## START EXCERPT TO READ
# What is the best monitor calibration device?



## vd853 (Jun 30, 2010)

I need a good one for pp. Please suggest one for a hobbyist and a professional. I might get the best one if affordable. Also, do these things calibrate for normal brightness, contrast, exposure, etc? Thanks.


----------



## pbelarge (Jun 30, 2010)

vd853
Take a look at the google link I have posted. This may keep you busy for a while. 

Google


----------



## dhilberg (Jul 1, 2010)

vd853 said:


> I need a good one for pp. Please suggest one for a hobbyist and a professional. I might get the best one if affordable. Also, do these things calibrate for normal brightness, contrast, exposure, etc? Thanks.



I use the Spyder 3 Pro. Works great.



pbelarge said:


> vd853
> Take a look at the google link I have posted. This may keep you busy for a while.
> 
> Google



I think he's asking for specifics there smart alek. He's probably already done a Google search and found himself lost in the results.


----------



## sovietdoc (Jul 1, 2010)

Spyder is the best IMO.
## END EXCERPT TO READ
## START ENTRIES
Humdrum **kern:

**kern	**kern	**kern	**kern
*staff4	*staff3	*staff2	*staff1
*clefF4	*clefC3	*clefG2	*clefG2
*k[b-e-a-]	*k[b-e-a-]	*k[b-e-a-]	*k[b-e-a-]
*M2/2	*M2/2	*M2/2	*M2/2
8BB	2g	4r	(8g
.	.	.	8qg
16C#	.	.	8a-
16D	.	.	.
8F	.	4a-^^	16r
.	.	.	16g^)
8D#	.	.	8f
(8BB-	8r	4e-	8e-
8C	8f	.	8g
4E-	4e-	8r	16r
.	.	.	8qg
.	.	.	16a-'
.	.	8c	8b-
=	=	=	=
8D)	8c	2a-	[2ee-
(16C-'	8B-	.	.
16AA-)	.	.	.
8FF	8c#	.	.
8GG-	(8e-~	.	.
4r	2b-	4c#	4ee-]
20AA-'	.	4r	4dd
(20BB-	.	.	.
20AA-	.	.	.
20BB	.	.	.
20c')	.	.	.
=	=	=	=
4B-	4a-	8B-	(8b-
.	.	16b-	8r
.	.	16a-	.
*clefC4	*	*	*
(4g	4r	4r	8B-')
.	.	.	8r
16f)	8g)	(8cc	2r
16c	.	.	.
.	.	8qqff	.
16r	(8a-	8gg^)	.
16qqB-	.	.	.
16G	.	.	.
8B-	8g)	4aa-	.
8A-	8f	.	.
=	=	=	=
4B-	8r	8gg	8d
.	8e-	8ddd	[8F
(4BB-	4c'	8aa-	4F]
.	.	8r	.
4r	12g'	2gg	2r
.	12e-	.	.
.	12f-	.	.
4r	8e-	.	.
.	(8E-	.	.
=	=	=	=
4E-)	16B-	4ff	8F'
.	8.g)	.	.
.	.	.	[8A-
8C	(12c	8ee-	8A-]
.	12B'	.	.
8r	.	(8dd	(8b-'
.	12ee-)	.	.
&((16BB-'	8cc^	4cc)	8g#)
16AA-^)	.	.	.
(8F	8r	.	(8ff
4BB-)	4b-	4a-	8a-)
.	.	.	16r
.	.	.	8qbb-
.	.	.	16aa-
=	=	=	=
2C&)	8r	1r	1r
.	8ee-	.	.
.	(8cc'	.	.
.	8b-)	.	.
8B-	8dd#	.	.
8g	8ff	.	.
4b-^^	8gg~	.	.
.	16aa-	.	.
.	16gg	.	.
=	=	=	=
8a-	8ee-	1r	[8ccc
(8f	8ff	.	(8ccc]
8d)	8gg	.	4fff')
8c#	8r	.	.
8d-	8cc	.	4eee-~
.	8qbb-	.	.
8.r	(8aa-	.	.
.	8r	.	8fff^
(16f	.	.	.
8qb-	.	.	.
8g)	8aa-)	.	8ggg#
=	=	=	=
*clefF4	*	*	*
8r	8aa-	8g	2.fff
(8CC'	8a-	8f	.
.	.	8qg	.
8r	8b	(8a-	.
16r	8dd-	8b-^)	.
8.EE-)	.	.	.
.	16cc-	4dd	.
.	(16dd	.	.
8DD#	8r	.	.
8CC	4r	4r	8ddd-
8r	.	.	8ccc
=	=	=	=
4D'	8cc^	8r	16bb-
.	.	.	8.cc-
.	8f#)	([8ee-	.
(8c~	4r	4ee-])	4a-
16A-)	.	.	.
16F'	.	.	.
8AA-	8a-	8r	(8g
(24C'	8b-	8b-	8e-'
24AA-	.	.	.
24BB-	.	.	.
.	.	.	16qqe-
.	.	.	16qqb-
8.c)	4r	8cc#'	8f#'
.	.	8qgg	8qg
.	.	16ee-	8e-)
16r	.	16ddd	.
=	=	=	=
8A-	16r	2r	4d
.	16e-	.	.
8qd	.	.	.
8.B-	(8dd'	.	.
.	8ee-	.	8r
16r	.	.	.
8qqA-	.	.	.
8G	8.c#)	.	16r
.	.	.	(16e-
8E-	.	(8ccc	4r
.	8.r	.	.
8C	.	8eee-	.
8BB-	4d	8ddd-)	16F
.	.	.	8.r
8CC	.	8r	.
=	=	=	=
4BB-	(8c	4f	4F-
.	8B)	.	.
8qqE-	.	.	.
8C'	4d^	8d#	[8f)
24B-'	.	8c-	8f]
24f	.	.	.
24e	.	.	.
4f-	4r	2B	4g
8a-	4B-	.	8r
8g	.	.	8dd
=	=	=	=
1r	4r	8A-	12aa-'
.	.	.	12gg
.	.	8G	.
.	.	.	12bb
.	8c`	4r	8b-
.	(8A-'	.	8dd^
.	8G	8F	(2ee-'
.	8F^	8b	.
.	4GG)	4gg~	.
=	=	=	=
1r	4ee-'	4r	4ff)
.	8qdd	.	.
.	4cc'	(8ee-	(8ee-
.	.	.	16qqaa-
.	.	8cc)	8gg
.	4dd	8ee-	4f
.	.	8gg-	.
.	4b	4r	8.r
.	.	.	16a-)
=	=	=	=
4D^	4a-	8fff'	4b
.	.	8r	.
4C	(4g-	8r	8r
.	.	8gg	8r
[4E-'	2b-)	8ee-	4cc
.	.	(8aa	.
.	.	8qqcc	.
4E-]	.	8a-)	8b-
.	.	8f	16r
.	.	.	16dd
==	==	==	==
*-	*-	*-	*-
## END ENTRIES
» SET TASK A:
In the monitor calibration thread, which calibration device does dhilberg say he uses?
» SET TASK B:
Retype the passage of the monitor calibration thread between "## pbelarge (Jun" and "dhilberg (Jul 1, 2010)", inclusive.
» SET TASK C:
Write what comes next in the forum thread on monitor calibration devices, picking up after its last post.

» TASK RESPONSE A:
The Spyder 3 Pro.

» TASK RESPONSE B:
## pbelarge (Jun 30, 2010)

vd853
Take a look at the google link I have posted. This may keep you busy for a while. 

Google


----------



## dhilberg (Jul 1, 2010)

» TASK RESPONSE C:
----------



## KmH (Jul 1, 2010)

I'm real partial to X-Rite's products. I use the i1 Display 2, myself. 
X-Rite - i1Display 2 Colorimeter Monitor Profile - EODIS2 - B&H

I don't do my own printing so I don't need a spectrophotometer to profile both monitors and printes/scanners, like X-Rite's ColorMunki:

X-Rite - ColorMunki Photo Color Management Solution - CMUNPH -

Actually, you are not calibrating a monitor, you are profiling a monitor.

How well that profiling can be done depends on the display technology your monitor uses, be it TN (Twisted Nematic), IPS (In-Plane Switching), or PVA (Patterned Vertical alignment), and the range of adjustments your particular monitor allows.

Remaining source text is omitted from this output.